Por outro lado, a câmera na mão, em meio a determinadas cenas, traz algo mais visceral, que inclusive combina com um ponto bastante positivo do filme: o senso de consequência dos fatos. Simon Kimberg resgata algo muito particular, bem explorado em 2014 no divisor de águas X-Men: Dias de Um Futuro Esquecido. Na ocasião, o filme trata, além da viagem no tempo, as suas consequências e carrega um senso de gravidade muito consciente.
Outro fato sempre presente nos filmes dos X-Men, ao menos nos últimos quatro lançados (excluindo o que se viu nos longas do Wolverine e em Deadpool), é o final grandioso, carregado de destruição e ação. O final, aqui, é de longe o mais empolgante (do filme). Ao bem da justiça, não é o final propriamente dito, mas sim a sequência que o precede de fato.
Fênix Negra não é o filme que iria desenvolver mais o núcleo não tão jovem apresentado em 2016, afinal trata-se principalmente de Jean Grey (Sophie Turner). Além disso, é claro que o longa precisaria dividir boa parte do seu tempo com os medalhões dessa quadrilogia: James McAvoy (Professor Xavier), Jennifer Lawrence (Mística), Nicolas Hoult (Fera) e Michael Fassbender (Magneto).
É aqui que há uma ruptura na entrega do filme: junto a narrativa, os personagens nem sempre funcionam. O quarteto mencionado acima, desde o filme anterior, não tem mais para onde ir. São personagens cujo desenvolvimento e facetas empobreceram por parte de quem os escreve. Suas “jornadas” dentro deste filme são as mesmas de todos os outros três que foram lançados antes de Fênix Negra.
A narrativa, como dito, é frenética, mas de um modo em que a rapidez com que tudo acontece soa também como desleixo. Os fatos são jogados, tudo acontece muito rápido, sem que haja a chance de se importar com a gravidade do que está acontecendo. Contudo, há um elemento que diminui esse dano: a trilha sonora de Hans Zimmer consegue ser eficiente ao ponto de criar uma atmosfera intensa onde, apesar de não contar tanto com a empatia alheia, consegue ser entendida (isso é realmente grave, é possível pensar, por exemplo).
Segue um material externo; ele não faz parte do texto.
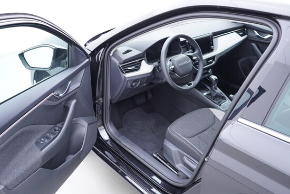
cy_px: 97
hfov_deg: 53.1
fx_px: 290
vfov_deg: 36.9
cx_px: 145
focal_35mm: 36
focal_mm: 24
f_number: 2.8
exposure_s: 1/40
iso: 400
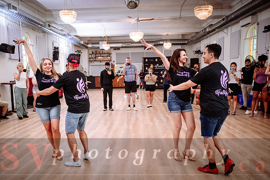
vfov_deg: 42.3
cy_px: 100
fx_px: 233
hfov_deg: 60.1
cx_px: 120
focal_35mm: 31
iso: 1000
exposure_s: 1/250
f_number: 2.8
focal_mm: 28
X-Men: Fênix Negra é um filme palatável em seus acertos e boas intenções, mas não envolve e sequer dá a possibilidade de criar qualquer vínculo emocional. Há, por exemplo, um acontecimento importante cuja inexpressividade não choca, muito menos causa qualquer tipo de emoção. E isso dita muito do que o filme é, pois usa isso como seu combustível principal.
O conflito de Jean Grey e o grande poder que ela carrega é entregue por Sophie Turner. Mas há um equívoco: criar isso sem que haja uma gradualidade fortemente justificável, torna-se, em tela, algo sem qualquer sustância. Embora crível, pelo trabalho da atriz, a previsibilidade da história enfraquece as suas justificativas.
É possível aproveitar alguns bons momentos, os efeitos visuais deslumbrantes em outros podem dar algum conforto, afinal isso é um dos poucos elementos bem resolvidos do filme. Em contrapartida, o restante sofre com as confusões conceituais do seu diretor, com certas cenas de ação deturpadas por uma visão confusa e outras gratificantemente empolgantes.